DOI: https://doi.org/10.21954/ou.ro.00015f3d
Abstract
The discussion of the concept ‘mediation’ in foreign language education has rapidly increased over the last few years. However, mediation from the teacher’s point of view and their agency in mediation processes in the foreign language classroom is a field that still requires further exploration. In response to the need to get a better understanding of how language teachers actually create opportunities for their learners to establish connections between languages and cultures, this thesis aims to explore the explicit mechanisms used by Spanish teachers in higher education (HE) when they mediate target language and culture in online and face-to-face teaching practices.
For this research, a deliberately small sample of four Spanish practitioners in HE was selected, and a first-hand corpus of naturally occurring instances of mediation in the classroom is analysed through an inductive constructivist approach informed by thematic analytic methods.

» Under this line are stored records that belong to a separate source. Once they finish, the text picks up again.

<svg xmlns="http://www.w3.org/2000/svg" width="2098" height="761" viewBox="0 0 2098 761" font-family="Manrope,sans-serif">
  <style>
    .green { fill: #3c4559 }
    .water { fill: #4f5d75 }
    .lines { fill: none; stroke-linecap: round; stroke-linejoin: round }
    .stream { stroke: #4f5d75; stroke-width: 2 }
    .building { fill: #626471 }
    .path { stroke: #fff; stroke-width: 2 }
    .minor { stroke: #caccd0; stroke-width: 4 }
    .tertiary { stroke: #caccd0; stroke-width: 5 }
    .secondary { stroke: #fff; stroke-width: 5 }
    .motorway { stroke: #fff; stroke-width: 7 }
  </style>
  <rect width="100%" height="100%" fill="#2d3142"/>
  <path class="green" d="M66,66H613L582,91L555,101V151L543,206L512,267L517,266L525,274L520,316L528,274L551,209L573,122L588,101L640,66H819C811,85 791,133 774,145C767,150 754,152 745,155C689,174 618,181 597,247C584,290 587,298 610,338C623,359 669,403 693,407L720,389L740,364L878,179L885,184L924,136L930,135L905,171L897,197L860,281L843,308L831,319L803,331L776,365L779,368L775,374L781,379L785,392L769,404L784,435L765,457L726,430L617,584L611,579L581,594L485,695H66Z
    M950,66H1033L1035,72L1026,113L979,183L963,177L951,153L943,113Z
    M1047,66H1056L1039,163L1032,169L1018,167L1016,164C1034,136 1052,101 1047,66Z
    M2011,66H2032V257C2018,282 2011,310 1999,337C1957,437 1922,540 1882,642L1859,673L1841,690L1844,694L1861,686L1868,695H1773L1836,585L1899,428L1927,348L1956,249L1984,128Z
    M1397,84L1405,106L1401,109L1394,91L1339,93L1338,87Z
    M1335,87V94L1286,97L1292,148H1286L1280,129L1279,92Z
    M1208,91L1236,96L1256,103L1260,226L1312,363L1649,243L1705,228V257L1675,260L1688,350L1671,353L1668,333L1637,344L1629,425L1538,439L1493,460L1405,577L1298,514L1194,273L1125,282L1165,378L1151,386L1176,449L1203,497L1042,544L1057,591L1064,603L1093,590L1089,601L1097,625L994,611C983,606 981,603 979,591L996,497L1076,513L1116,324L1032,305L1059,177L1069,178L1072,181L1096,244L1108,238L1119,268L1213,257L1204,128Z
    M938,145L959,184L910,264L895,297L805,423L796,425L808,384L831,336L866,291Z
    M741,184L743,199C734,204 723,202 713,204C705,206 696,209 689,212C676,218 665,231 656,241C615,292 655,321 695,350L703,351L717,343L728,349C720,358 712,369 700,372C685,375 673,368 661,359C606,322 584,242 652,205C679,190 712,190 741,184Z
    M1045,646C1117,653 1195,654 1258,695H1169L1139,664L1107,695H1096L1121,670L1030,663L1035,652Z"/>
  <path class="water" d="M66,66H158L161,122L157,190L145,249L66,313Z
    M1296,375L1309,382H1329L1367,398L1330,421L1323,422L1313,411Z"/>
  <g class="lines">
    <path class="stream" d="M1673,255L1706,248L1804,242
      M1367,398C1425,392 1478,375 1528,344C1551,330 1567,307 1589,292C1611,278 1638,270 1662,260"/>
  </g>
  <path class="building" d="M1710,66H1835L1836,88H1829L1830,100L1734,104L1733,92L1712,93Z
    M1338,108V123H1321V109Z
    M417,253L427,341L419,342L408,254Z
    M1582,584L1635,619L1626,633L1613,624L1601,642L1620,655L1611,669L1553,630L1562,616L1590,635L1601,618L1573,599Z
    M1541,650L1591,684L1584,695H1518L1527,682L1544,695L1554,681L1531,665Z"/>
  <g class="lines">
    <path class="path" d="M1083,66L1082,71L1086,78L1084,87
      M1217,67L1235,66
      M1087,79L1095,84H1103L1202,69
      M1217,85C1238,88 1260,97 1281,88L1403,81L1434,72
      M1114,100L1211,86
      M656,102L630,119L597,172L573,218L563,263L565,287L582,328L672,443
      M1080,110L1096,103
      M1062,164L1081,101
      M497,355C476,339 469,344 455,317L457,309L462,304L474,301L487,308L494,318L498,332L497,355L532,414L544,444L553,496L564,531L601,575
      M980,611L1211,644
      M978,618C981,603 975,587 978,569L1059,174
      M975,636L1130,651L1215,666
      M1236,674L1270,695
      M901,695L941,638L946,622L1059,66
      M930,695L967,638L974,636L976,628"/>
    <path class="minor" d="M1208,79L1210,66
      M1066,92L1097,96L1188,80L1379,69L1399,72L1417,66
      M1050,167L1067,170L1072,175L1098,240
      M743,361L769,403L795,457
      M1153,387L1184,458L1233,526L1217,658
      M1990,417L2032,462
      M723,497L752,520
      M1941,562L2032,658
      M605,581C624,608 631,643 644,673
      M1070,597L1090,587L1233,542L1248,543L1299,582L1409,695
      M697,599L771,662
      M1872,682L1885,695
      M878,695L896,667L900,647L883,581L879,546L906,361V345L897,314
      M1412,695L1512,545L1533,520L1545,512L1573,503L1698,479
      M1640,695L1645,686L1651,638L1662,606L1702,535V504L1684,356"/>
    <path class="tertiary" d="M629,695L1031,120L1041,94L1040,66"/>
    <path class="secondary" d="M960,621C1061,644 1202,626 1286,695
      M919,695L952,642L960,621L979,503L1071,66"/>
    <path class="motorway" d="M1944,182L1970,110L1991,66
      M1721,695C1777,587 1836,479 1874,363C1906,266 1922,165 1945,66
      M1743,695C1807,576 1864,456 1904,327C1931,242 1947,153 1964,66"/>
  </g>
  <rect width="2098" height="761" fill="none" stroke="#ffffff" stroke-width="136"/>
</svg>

The methodology applied follows an interpretive inquiry model using qualitative methods and it includes different tools: classroom observations, stimulated recall (SR) sessions and interviews. The analysis of the examples of mediation practices in the classroom indicate that the strategies used are overlapping and multilayered which allow the creation of an effective, multidimensional way to facilitate mediation for students.
Hence, this study offers empirical and detailed evidence of real instances of mediation strategies in language classrooms in HE in the UK, and it breaks new ground by discovering how this is achieved in practice through combining different strategies together. It finds that mediation has multiple implications for language teacher education, and discusses the further implications for foreign language teacher training in the light of the results of this research.